According to a new study conducted by the Bureau for Economic Research (BER), South Africa will be unable to reduce its unemployment rate without implementing necessary structural transformations.
Employment Challenge in the Country
BER economists, Helanya Fury and Claire Bissaker, noted that only a quarter of the working-age adult population in South Africa is employed. They emphasized that while faster economic growth is an obvious solution, growth alone will not resolve the unemployment problem on the required scale unless corresponding reforms are introduced.
South Africa's unemployment rate has exceeded 20% since the early 1990s, which, according to the authors, is almost unprecedented for a country that has avoided wars or economic collapse. Decades of poor education for the majority of the population and an economic model increasingly dependent on capital and skills are among the reasons that have excluded a significant portion of the working-age population from the modern economy.
Growth Limitations and Sectoral Dynamics
The report showed that accelerating growth does contribute to reducing unemployment. For instance, between 2001 and 2008, the economy grew at 3–5% annually, and the official unemployment rate fell from 30.3% to 22.5%. Nevertheless, even during this boom period, unemployment never dropped below 22%, as growth helped address cyclical issues but did not solve deep structural problems.
BER modeling demonstrates that with economic growth of 3%, 2.4 million jobs will be created by 2030, compared to 1.4 million if growth rates remain around 1%. However, considering that over eight million people are officially unemployed, even 3% growth will not fully eliminate the job deficit. Data from the Stats SA Labour Force Survey, published last week, reveals the picture of this problem.
Trends in Industry and Services
A 15-year analysis revealed a clear division: most service sectors demonstrated strong growth in the previous decade and continued to create jobs, while secondary sectors, mainly mining and manufacturing, remained virtually static. The authors note that part of this is a natural evolution of mature economies, where activity shifts from factories and mines towards the service sector.
The report also drew attention to two worrying aspects for South Africa. Firstly, the mining industry, which could be a major source of employment, hired fewer people in the first quarter of 2026 than it did in early 2010, despite stable commodity prices. Secondly, even the service sectors that stimulated job creation until 2020 have added virtually no new jobs since the recovery from the COVID-19 pandemic.
Reasons for Production Decline
The slowdown in production is viewed as a prime example of systemic problems. Its decline is due to a combination of weak global demand, unreliable municipal services, and rising raw material costs due to disruptions in electricity grid infrastructure, ports, and railways. These factors, exacerbated by regulatory barriers, have undermined confidence and triggered a vicious cycle of low investment activity, low growth, and low employment.

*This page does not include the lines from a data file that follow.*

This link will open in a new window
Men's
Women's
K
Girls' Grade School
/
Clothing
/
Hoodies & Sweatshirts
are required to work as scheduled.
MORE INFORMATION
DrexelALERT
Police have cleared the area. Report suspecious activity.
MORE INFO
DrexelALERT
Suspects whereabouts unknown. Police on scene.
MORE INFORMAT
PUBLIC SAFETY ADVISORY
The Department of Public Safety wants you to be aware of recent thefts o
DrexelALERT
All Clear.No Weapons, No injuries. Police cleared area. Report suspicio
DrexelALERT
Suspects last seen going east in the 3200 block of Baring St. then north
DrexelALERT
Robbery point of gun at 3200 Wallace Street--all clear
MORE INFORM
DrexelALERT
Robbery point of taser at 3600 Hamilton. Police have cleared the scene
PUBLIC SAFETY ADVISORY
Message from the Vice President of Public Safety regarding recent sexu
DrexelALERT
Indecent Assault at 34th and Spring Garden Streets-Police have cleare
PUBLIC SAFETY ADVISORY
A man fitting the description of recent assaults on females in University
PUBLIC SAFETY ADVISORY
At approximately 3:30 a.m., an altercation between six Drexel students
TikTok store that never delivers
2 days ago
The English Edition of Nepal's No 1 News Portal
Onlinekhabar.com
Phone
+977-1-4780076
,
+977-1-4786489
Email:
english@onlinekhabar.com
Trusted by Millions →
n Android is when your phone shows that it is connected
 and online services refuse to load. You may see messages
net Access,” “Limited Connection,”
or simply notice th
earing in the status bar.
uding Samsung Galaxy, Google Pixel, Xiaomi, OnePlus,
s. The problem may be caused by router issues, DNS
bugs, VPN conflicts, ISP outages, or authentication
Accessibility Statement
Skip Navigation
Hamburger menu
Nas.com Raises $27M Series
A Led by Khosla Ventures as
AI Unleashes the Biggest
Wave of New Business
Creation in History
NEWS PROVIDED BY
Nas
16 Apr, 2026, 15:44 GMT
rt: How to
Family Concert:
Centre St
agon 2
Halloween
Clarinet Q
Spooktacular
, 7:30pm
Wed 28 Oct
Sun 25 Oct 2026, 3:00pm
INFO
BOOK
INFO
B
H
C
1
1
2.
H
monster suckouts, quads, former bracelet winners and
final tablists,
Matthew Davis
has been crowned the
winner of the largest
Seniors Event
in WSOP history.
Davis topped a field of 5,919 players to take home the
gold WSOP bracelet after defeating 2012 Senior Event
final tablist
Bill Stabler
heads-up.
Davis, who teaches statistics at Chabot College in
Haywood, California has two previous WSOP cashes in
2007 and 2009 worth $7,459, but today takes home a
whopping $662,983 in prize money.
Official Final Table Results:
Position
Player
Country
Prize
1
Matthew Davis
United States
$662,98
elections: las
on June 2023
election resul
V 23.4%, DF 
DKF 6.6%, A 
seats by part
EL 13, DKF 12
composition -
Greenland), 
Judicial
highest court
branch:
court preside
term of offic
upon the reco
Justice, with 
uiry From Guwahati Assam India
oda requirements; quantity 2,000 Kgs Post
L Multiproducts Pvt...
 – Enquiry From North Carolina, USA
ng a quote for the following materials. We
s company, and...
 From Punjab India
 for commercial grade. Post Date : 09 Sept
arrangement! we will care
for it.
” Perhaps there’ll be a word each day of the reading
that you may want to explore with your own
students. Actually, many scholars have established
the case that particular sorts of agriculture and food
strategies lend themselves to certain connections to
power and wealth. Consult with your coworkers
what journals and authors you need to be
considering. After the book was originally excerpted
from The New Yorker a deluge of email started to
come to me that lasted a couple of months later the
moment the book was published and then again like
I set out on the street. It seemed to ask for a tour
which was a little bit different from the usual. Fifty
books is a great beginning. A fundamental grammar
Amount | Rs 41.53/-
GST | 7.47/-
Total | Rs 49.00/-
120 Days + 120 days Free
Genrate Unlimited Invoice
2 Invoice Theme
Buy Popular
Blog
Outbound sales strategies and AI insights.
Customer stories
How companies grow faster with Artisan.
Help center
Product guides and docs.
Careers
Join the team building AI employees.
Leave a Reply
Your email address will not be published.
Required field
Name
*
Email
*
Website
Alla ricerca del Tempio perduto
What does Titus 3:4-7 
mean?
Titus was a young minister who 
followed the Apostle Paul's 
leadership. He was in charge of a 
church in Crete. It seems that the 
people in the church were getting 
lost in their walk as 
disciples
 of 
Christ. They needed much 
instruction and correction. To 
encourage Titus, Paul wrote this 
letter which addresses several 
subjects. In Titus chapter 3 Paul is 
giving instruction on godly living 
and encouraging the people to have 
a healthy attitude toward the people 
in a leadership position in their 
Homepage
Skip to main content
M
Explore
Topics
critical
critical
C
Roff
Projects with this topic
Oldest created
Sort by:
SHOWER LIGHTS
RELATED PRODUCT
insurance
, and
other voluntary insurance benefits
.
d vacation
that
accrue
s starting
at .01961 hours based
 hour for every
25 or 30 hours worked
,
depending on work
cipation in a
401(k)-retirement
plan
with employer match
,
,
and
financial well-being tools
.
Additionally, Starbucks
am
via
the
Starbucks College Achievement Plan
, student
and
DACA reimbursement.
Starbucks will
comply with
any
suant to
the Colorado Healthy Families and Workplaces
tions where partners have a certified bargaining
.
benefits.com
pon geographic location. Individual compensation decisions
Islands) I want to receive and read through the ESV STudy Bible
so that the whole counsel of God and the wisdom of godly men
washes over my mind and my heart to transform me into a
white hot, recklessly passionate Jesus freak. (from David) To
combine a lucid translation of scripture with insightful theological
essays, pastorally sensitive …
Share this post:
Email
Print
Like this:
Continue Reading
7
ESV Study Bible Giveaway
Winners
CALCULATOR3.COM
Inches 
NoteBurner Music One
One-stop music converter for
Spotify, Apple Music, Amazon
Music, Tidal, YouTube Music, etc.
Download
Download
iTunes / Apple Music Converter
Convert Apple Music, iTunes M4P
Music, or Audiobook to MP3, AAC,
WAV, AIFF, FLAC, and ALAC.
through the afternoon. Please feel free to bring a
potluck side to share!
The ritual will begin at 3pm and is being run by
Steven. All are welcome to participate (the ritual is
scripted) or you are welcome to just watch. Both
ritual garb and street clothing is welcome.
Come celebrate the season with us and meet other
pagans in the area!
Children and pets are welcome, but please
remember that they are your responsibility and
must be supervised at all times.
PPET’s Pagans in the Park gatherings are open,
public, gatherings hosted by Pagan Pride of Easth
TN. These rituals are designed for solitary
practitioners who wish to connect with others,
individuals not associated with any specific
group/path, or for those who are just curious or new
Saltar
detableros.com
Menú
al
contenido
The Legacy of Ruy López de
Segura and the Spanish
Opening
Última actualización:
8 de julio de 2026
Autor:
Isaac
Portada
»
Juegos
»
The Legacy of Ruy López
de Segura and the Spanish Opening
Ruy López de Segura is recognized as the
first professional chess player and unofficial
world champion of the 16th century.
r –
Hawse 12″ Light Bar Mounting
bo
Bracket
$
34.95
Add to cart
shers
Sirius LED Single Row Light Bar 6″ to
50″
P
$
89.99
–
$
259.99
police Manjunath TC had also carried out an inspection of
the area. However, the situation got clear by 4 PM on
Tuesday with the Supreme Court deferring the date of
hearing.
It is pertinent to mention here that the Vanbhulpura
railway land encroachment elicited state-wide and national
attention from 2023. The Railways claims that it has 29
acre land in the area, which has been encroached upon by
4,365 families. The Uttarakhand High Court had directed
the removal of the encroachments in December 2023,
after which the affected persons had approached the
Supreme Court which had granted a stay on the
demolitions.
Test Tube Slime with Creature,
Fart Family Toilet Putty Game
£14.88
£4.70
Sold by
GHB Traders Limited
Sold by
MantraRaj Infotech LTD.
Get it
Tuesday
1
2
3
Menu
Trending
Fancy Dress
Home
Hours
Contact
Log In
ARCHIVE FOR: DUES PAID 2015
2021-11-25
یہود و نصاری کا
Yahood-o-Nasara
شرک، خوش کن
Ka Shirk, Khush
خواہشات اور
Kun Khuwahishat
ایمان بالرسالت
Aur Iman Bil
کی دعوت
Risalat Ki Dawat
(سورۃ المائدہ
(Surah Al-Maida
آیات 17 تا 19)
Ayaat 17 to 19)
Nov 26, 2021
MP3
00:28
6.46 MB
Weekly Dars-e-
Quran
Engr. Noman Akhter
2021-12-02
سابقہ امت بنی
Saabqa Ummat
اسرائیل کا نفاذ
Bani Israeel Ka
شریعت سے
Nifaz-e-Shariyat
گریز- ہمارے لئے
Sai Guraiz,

Recommendations and the Role of Reforms
These trends provide important context for the government's new Industrial Development Strategy. The strategy identifies key constraints, places accessible electricity and functioning ports and railways at the center of attention, promises to reduce bureaucracy through the 'Vulindlela' operation, and adopts the same 3% growth target. However, it also relies on chosen 'paths' and targeted incentives.
BER added that the 'Vulindlela' operation is gradually removing many economic obstacles hindering investment, which should strengthen the employment response to growth. It is emphasized, however, that structural reforms take time, and other measures can be implemented in parallel. Among these measures is the persistent issue of bureaucracy: regulatory hurdles increase compliance costs, can stifle entrepreneurship, and prevent companies from investing, expanding, and hiring staff. Much of these problems can be resolved with simple administrative action.
The report references the OECD's 2025 Economic Outlook, which notes that product market regulation in South Africa is one of the most restrictive among G20 and OECD countries. The organization calls on the government to make simplifying licenses and permits a national priority, pointing to the administrative burden on local firms.
In conclusion, the study concludes that stronger employment growth depends not only on long-term structural changes but also on reducing the daily obstacles that impede business and hiring. Since South Africa's starting point is very constrained, freeing up companies to operate can have a significant impact on growth, efficiency, and employment. Furthermore, small and informal enterprises, which should have the potential to absorb a large amount of labor, bear the greatest burden of poor infrastructure, bureaucracy, and weak service provision.